Although it is an industry policy, the aim is for the economic stimulus to Aboriginal and Torres Strait Islander businesses to flow through to other areas of life such as education, health and social inclusion.
‘Key plank of the government’s approach’
It was originally managed by the Department of Prime Minister and Cabinet (PMC), but recently fell under the aegis of the newly formed National Indigenous Australians Agency (NIAA), which sees it as ‘a key plank of the Government’s approach to driving growth in Aboriginal and Torres Strait Islander businesses and employment’.
The Indigenous Procurement Policy has three parts:
- a rolling, rising, target – in 2019–20, the target was that 3 per cent of the number of contracts and 1 per cent of the value of contracts should go to Indigenous businesses
- a mandatory set-aside which requires that Commonwealth officers an Indigenous business first for contracts in remote areas, and for contracts of $80,000 – $200,000, and use them unless there is reason not to
- Mandatory Minimum Indigenous Participation Requirements (MMR), which relate to contracts for procurements valued at or above $7.5m in certain designated industries. These industries are building and facility construction and maintenance services; transportation, storage and mail services; education and training services; industrial cleaning services; farming and fishing and forestry and wildlife; editorial and design and graphic and fine art services; travel and food and lodging and entertainment services; politics and civic affairs services.
Procurement policy as a model
The National Aboriginal Community Controlled Health Organisation has described the policy as ‘successful’ and as a model for ACCHOs being granted preferred provider status by the Commonwealth Government for Aboriginal and Torres Strait Islander peoples needing health services.
Recent reviews of the policy by Deloitte Consulting and PwC have been generally positive – Deloitte Consulting found that the revenues to Indigenous businesses is increasing by about 12.5 per cent per year. It warned that issues to be addressed include reducing the possibility of ‘black cladding’, in which non-Indigenous people set up a business structure which masks the non-Indigenous ownership of the business, and the comprehensibility.

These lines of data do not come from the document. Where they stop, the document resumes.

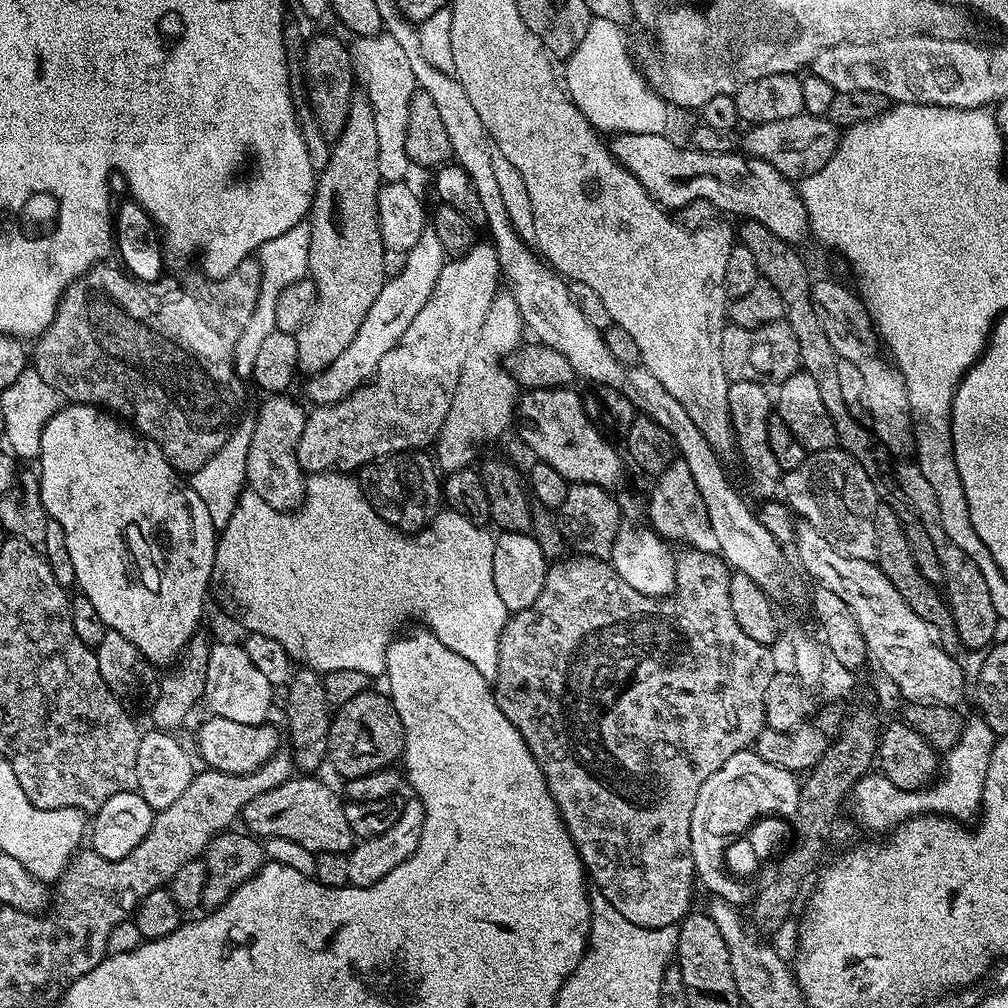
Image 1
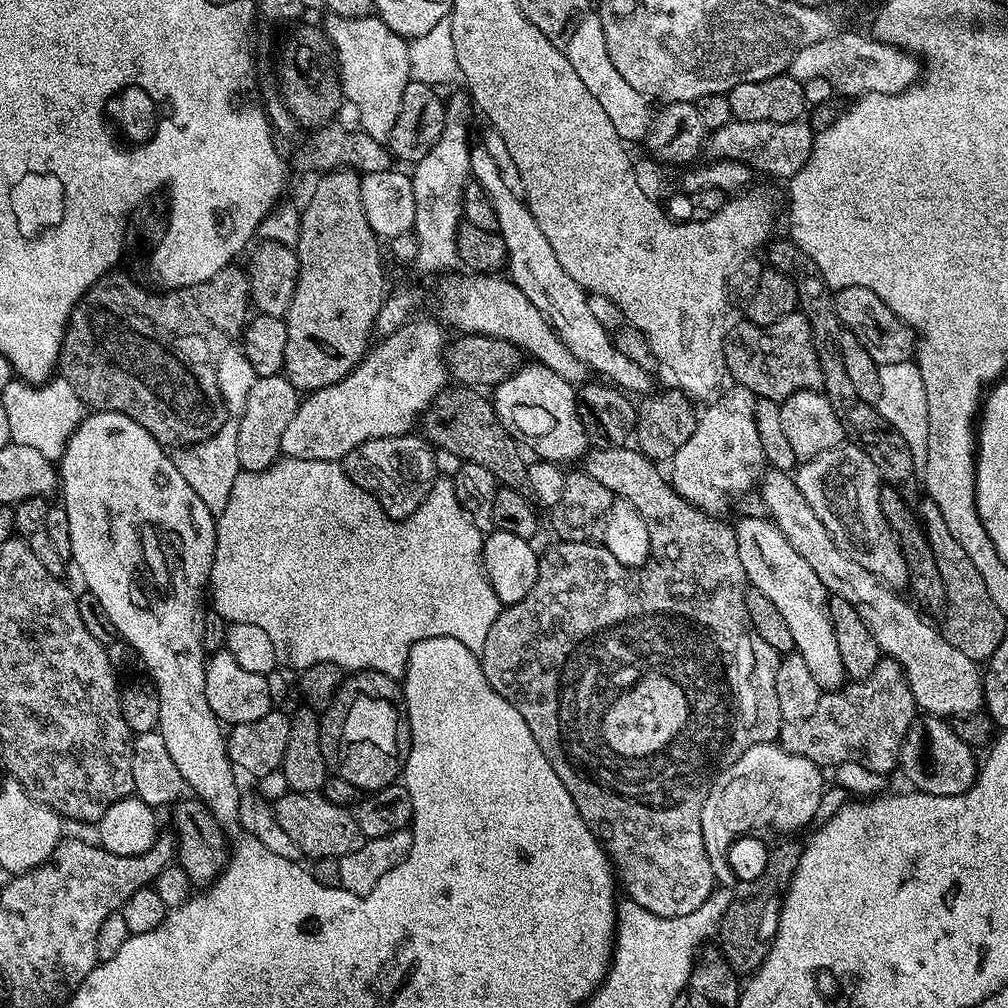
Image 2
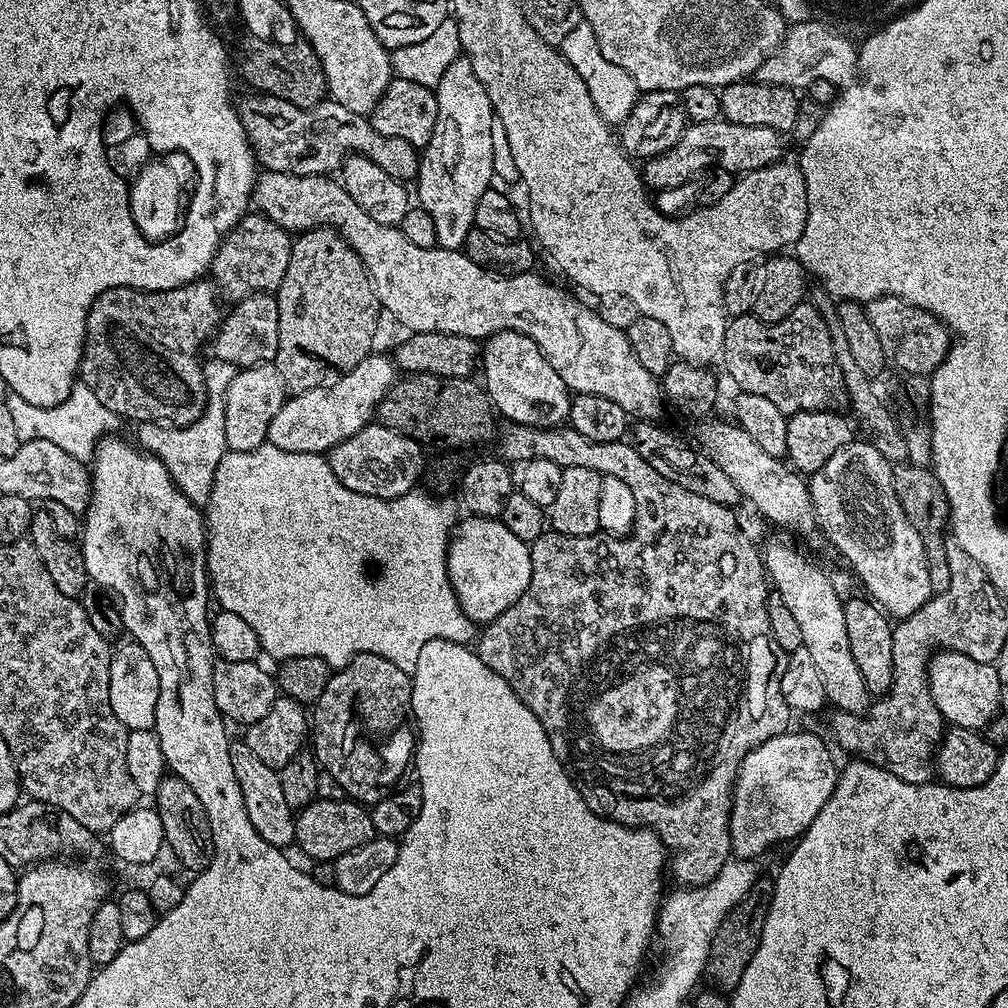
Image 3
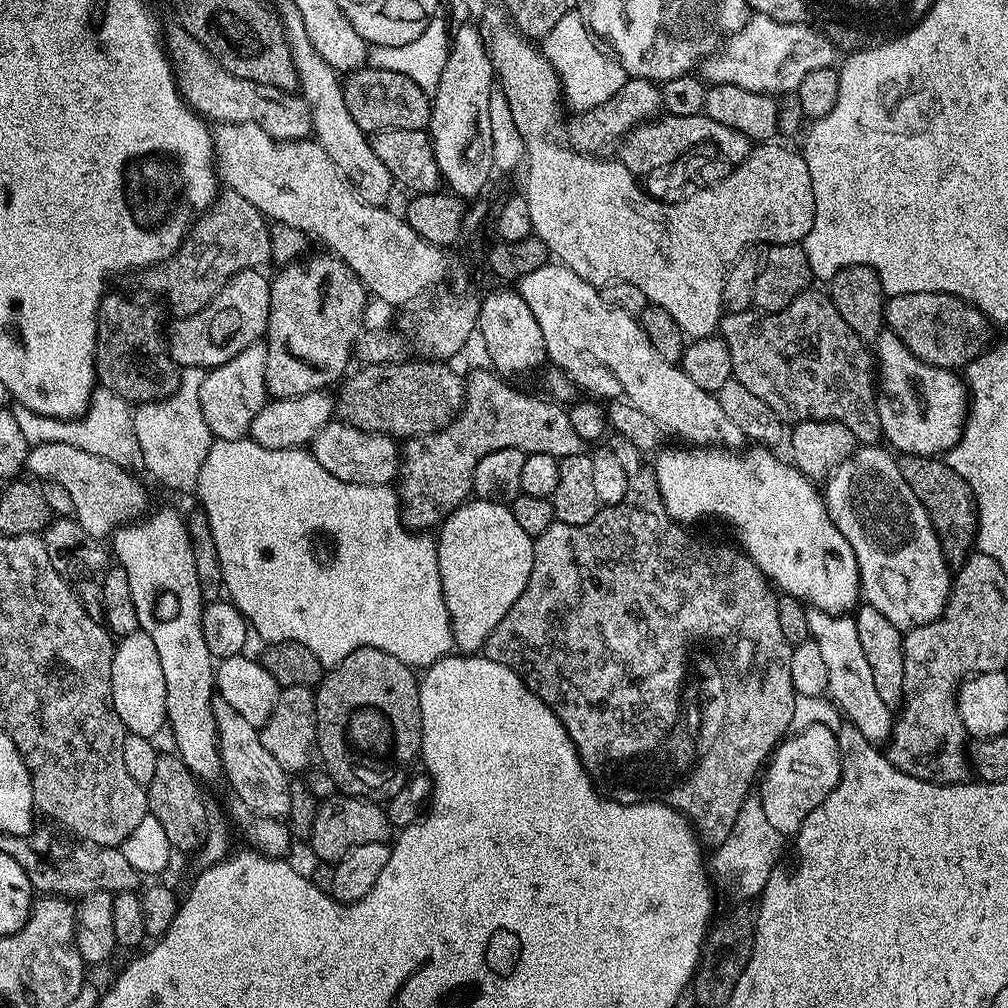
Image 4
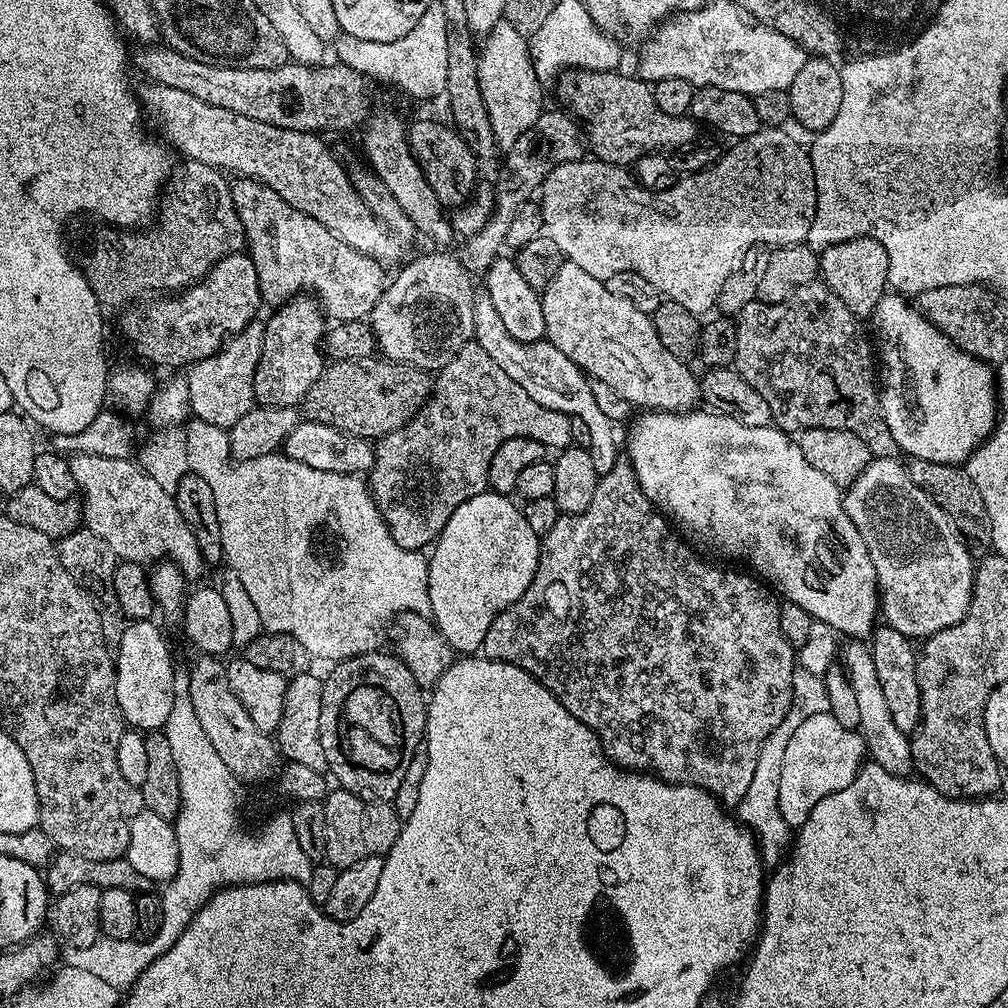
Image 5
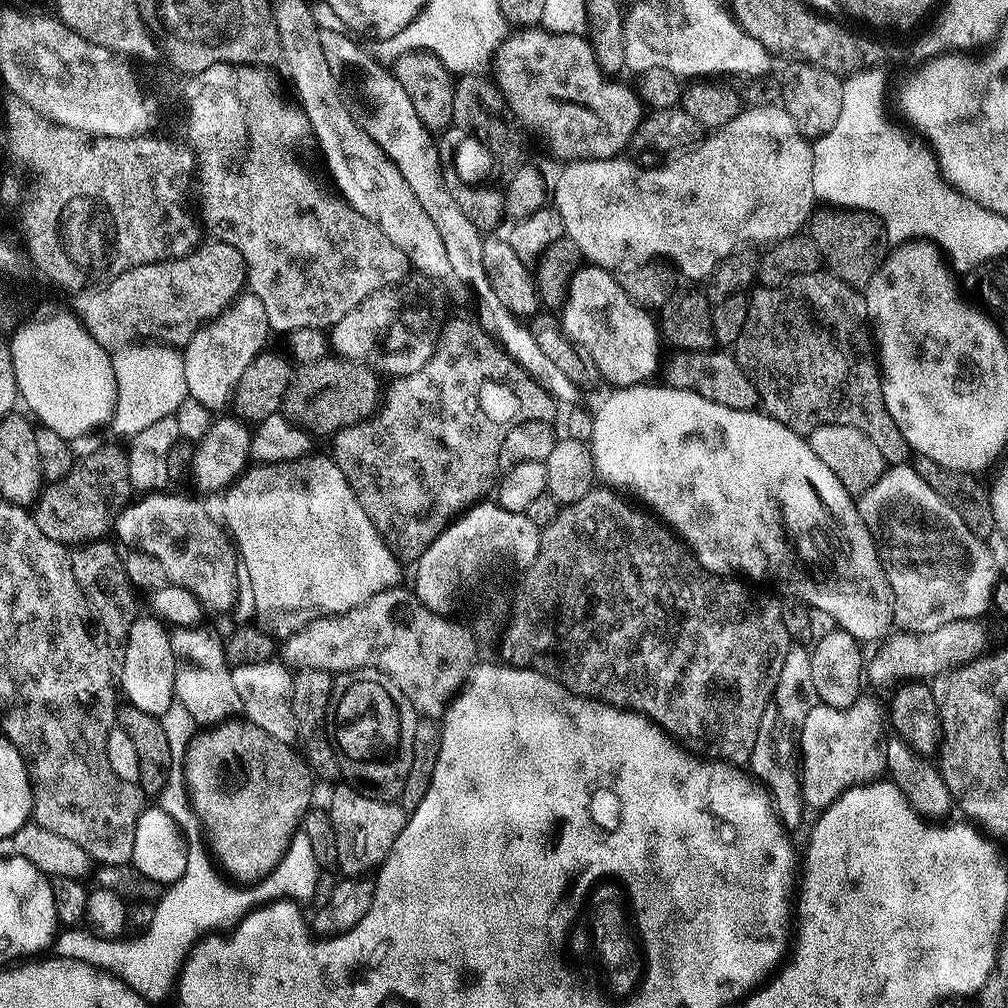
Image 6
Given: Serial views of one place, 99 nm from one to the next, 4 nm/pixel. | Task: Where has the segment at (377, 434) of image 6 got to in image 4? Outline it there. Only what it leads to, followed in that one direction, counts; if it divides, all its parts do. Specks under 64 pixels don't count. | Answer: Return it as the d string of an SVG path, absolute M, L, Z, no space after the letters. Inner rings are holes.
M495 371L476 372L472 377L467 377L467 392L464 398L464 406L460 411L460 415L440 432L426 433L425 436L414 436L411 439L405 439L400 448L400 471L394 481L394 487L397 496L400 498L400 517L404 520L404 527L409 530L436 530L443 524L445 518L448 517L456 508L465 503L473 495L472 483L474 482L474 466L478 466L478 462L482 462L482 458L486 458L486 454L494 454L494 450L506 450L513 448L514 450L522 450L525 454L533 452L534 454L550 454L557 458L578 455L582 452L582 441L578 438L578 433L574 431L574 426L570 426L570 418L568 417L568 408L561 406L559 403L553 402L551 399L538 400L532 396L526 396L519 392L516 388L511 388L509 381L505 377L497 374Z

Deloitte Consulting made a series of recommendations, including the following:
- move from volume-based targets to value-based targets
- that the definition of ‘Indigenous business’ be clarified to ensure that the business be at least 50% owned by Indigenous people and at least 50% controlled by Indigenous people
- that the MMR be applied to all industry sectors and whole-of-government contracts
- that Supply Nation be funded to broaden its existing business directory to enable certification of Indigenous businesses as ‘contract ready’.

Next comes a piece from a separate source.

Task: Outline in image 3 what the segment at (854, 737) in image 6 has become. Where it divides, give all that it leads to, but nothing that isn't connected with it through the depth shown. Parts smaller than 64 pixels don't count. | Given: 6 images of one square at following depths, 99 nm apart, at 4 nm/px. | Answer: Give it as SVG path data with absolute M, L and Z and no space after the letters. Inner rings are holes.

The Auditor-General was asked to audit the MMR component of the policy to ensure that that component was being administered effectively and that government departments were complying.
The Auditor-General was positive in that:
- ‘the design of the MMRs aligns with the government’s policy objectives, which were to drive growth in Aboriginal and Torres Strait Islander businesses and employment’
- ‘industry coverage criteria and contract value threshold for the MMRs support the government’s policy objectives by achieving broad coverage while limiting compliance burden’
It criticised the Department of Prime Minister and Cabinet for not having an implementation plan for the MMRs in 2015, and noted that National Indigenous Australians Agency, which took over management of the Indigenous Procurement Policy in mid-2019, had developed an implementation plan for the extension of the MMR to other industries in July 2020.
However it found that MMRs hade not been implemented and monitored effectively ‘due to inadequate implementation planning and delays in establishing a centralised monitoring system’.
While PMC and NIAA had publicised the MMRs, they had not provided government department and agencies, or contractors, with sufficient guidance on complying with the MMRs. As a consequence, compliance cannot be enforced and policy outcomes cannot be evaluated.
Some government department and agencies ‘fell short of the standard required for managing major procurements,’ the Auditor-General’s report said.